§ Request
Among the lines of the records, please find those that contain the word "Friday" and copy them.

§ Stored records
----------------------------------------
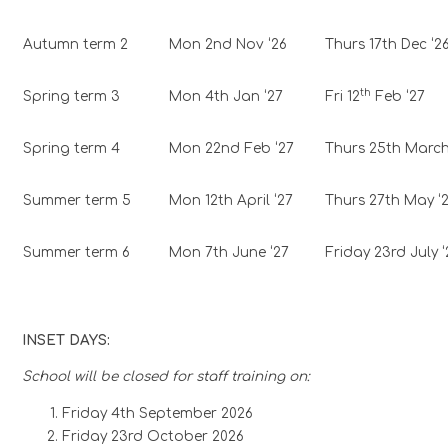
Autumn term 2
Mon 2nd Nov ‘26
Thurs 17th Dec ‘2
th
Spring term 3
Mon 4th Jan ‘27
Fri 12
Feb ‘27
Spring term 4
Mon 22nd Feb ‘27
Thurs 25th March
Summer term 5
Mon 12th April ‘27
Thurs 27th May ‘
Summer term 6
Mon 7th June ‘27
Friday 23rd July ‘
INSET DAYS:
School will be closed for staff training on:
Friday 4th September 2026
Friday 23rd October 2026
----------------------------------------
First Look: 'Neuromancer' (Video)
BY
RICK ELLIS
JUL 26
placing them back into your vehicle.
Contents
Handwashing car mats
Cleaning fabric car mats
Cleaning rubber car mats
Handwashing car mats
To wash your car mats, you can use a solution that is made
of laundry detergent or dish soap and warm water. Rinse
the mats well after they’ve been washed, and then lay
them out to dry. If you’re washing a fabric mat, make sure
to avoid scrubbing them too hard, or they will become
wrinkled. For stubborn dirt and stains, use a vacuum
----------------------------------------
§ Problem solution
Friday 23rd July ‘
Friday 4th September 2026
Friday 23rd October 2026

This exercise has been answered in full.